When 2001 Champion Golfer of the Year David Duval woke up on a fine Saturday, July morning in Lancashire, he probably did so with a marginal reluctance to get out of bed.
Duval had experienced a mixed start to The Open at Royal Lytham & St Annes that year, shooting 69 and 73 to leave himself sitting on level par – 35th on the leaderboard – and a considerable seven shots adrift of front-runner Colin Montgomerie.
Indeed his Open prospects looked minimal, while his reputation as golf’s nearly man who permanently lived in the shadow of his brilliant and multiple major-winning compatriot Tiger Woods was only going to be enhanced.
The previous year at St Andrews the American squandered a promising position on the back nine on the final day, lying just three shots behind that man Woods with seven holes to play.
But he then proceeded to stumble at the home of golf, evoking memories of Jean van de Velde at Carnoustie in 1999 as he quadruple-bogied eight in the Road Bunker at the 17th.
History had briefly looked to have been repeating itself on the second day of the 2001 Championship as Duval sat at four under at the halfway mark, taking up 40 shots on the back nine.
“For the first two rounds I played bad but made everything on the greens, then for the last two rounds I played well and still made everything on the greens” david duval
The deflated Duval was candid about his mentality heading into the weekend’s action, admitting that links golf was ‘not fun, but more of a grind’ and visibly despondent as that first major continued to allude him.
But Duval, a fastidious trainer who lifted weights and went running up to six miles per day, had other ideas as he entered the business end of the competition just 12 months on from his 2000 capitulation.
The contemporary world number six went about his business on Day Three of the Championship with alacrity, starting strongly to lay the foundations for an ascent up the leaderboard to propel himself back into contention.
He shot no fewer than six birdies in the opening 13 holes in front of a raucous weekend crowd, leaving him tantalisingly close to a share of the lead with five holes remaining.
He needed just a scintillating 32 shots to get around the first nine, going on to birdie the 10th, 11th and 13th to catapult himself up the standings.
And his birdie at 14 was enough to see him tie for the lead in Lancashire, denting Montgomerie’s fading hopes on a day when the Scot fell to joint-fifth place.
But his momentum diminished at the next hole. Having developed a reputation as the hardest on the course during the opening two days, Duval made his first bogey of the round after finding the heavy rough to the right of the fairway from the tee.
While he safely navigated his way through the 16th, he encountered further trouble at the penultimate hole, risking undoing all his hard work as the prospect of a final-day lead began to beckon.

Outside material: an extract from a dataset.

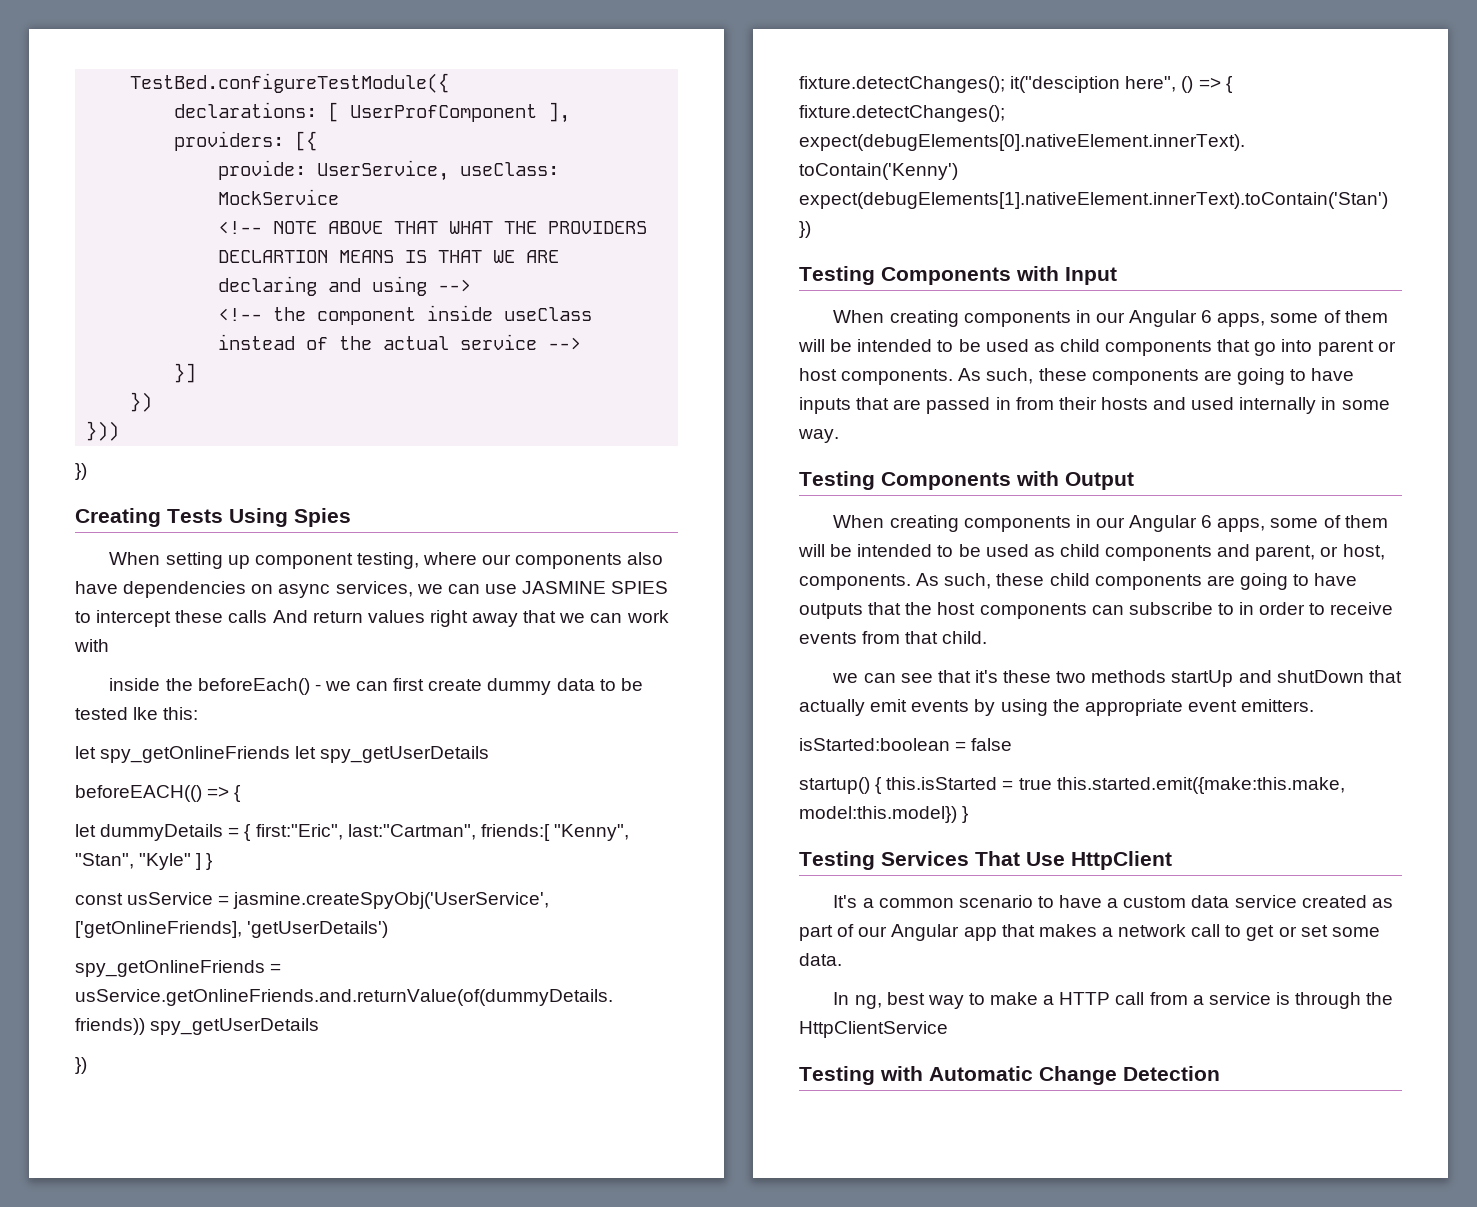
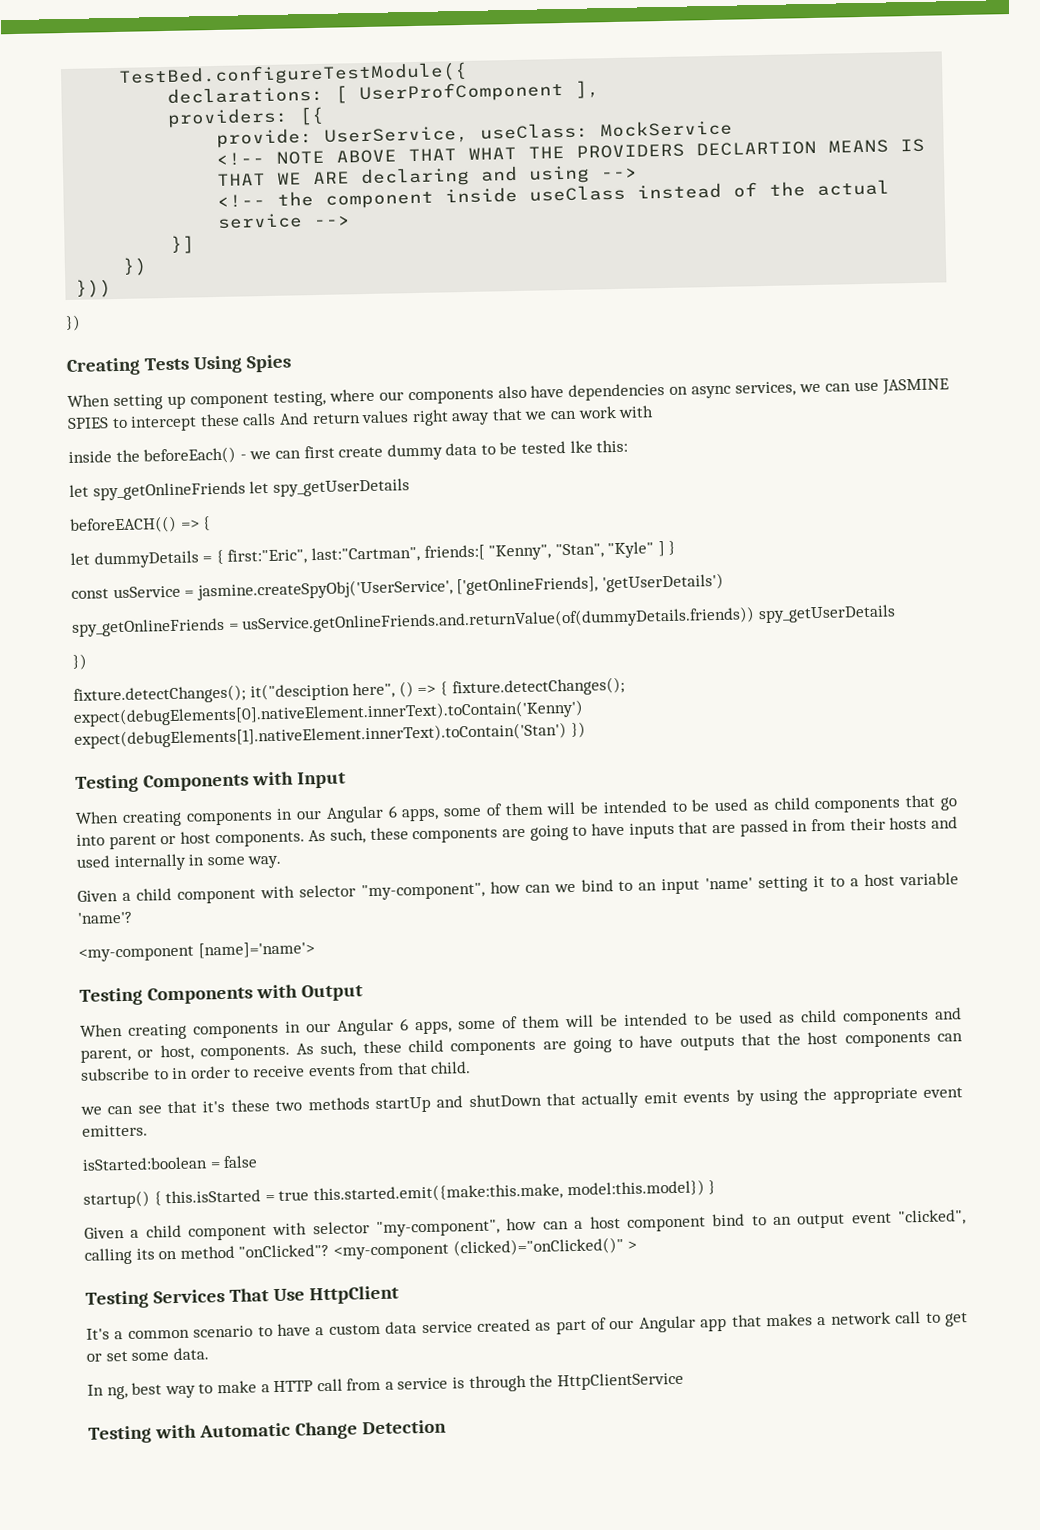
(839, 436) none -> [77,872,960,904] [77,911,133,924] [78,941,315,962] // Given a child component with selector "my-component", how can we bind to an input 'name' setting it to a host variable 'name'? // <my-component [name]='name'>
(969, 814) none -> [84,1209,967,1241] [84,1237,638,1265] // Given a child component with selector "my-component", how can a host component bind to an output event "clicked", calling its on method "onClicked"? <my-component (clicked)="onClicked()" >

Duval’s second shot found a bad lie through the green with the pin cut just yards to the right, only for the American to produce a superb chip that stopped just short of the flag to assuage his concerns and keep him in contention.
And after safely parring the final hole, he was able to cap off a quite spectacular round that left him tied for the lead alongside Alex Cejka, Ian Woosnam and Bernhard Langer on six under.
After holding his nerve on the final day by carding 67 – to hold off the charge of the resurgent Swede Niclas Fasth for a three-shot lead – Duval made sure that wait for a maiden major title would no longer allude him.
And, in doing so thanks largely to that spectacular Saturday 65, he could not hide his emotion.
“It’s a big relief – the majors are so pressure-packed,” Duval, 39 at the time, reflected.
“Any minor mistake is magnified and I’m very pleased I didn’t let up and kept plugging on.
"For the first two rounds I played bad but I made everything on the greens, then for the last two rounds I played well and still made everything on the greens.
“It's just a game, and I may have made it bigger than it is too at times, and maybe that is some of the reason I felt so good today, that I finally realised it is just a game."
Game or more, Duval’s performance was unequivocally one for the ages, marking the only major title in his career but, in lifting the Claret Jug, an experience he will surely never forget.
And, while those final 18 holes of golf sealed it, it was that majestic 65 that injected the momentum into his push and will surely go down as one of The Open’s finest ever rounds.